Ahmed Arif, Van-İran sınırında
kaçakçılık yapan otuz üç köylünün kurşuna dizilmesi emrini verdiği için yıllar
sonra hakim karşısına çıkartılan General
Muğlalı’nın yargılanması sırasında yazar şiiri ancak
yayınlamaz. Güvendiği birkaç arkadaşına, dostuna okur o kadar. Kağıda geçirmez
onu, biliyor yazılı halini bulurlarsa vay haline! Öyle güvenmediklerine de pek
okumaz şiiri, yerin kulağı var her yerde, bunu da biliyor.
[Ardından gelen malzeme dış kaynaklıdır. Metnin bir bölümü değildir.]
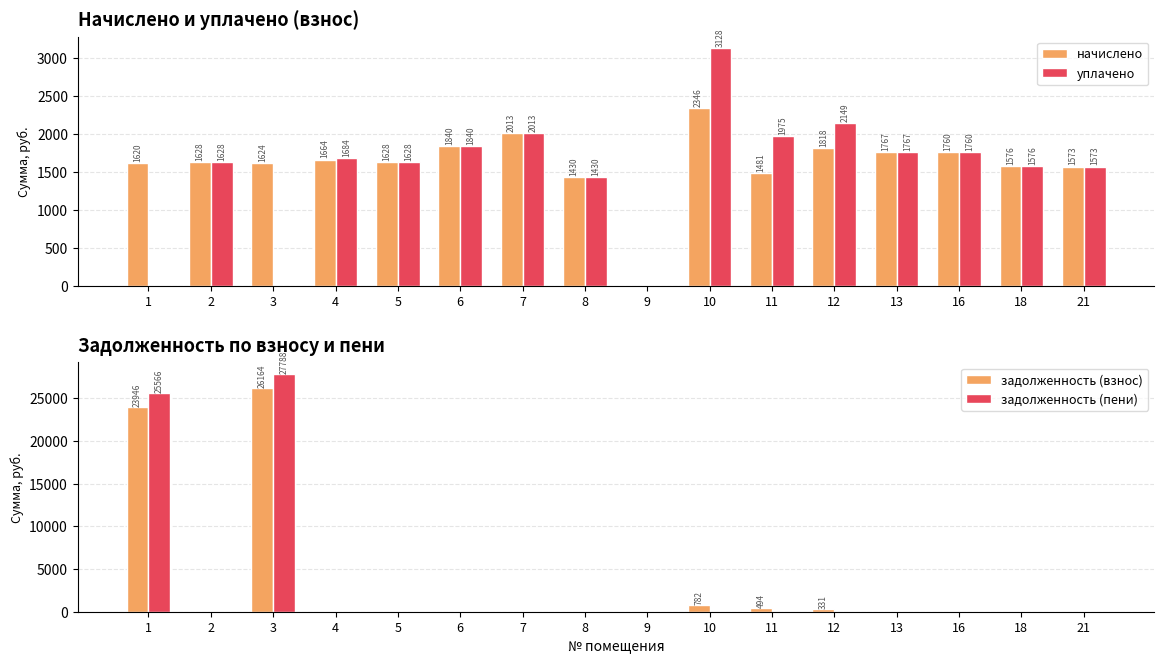

At which category is the sum across all series the highest?

3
Aldığı onca tedbire
rağmen polis, Ahmed Arif’in pek
yenilir yutulur olmayan, netameli bir şiiri olduğu haberini alır, “hele çekelim
bu herifi karakola” derler, bakalım şiir “yazmamak” neymiş görsün! Evini
basar polis, alıp götürürler. Suçu
büyüktür; şiir yazmak değil, şiir yazmamak… Ama polis bu
numaraları yutmaz. Basar sopayı, henüz yazmadığı şiiri yazdırmaya çalışır
şaire! Hikayenin devamını Refik
Durbaş’a anlatmıştı Ahmed
Arif, şöyle:
Karakolda
sabaha kadar döverler. ‘Oku’ derler şiiri, okumaz. Henüz hiçbir yerde şiirin
tek satırı çıkmış değil, polis nereden biliyor böyle bir şiirin varlığını? Oku derler, şairde Kürt inadı var okumaz, işkence
uzar, şairin ağzından tek mısra çıkmaz. Basarlar sopayı, falakaya yatırırlar,
okumaz. Onlar dövdükçe şair 'ölürüm de okumam' diye inat eder. Biliyor
şiir yoksa suç da yoktur. Sabaha kadar dayak atarlar, nafile...
Daha sonra Atatürk Spor Salonu olan
o zamanki stadyumun etrafındaki tellerin önüne getirirler, baygın haldeki şairi
o tellerden aşağı atarlar. Orada sabaha kadar öylece kalır. Sokak köpekleri
gelip gelip koklarlar. Ödü kopar, ölü sanıp yiyecekler diye. Sabah çöpçüler
bulur onu. Acıyıp oradan çıkarırlar. Bir taksiye bindirirler. Han gibi bir
yerde kalıyor, orada ev sahibi Mebus Hatçe çorba yapar ona, yaralarını sarar.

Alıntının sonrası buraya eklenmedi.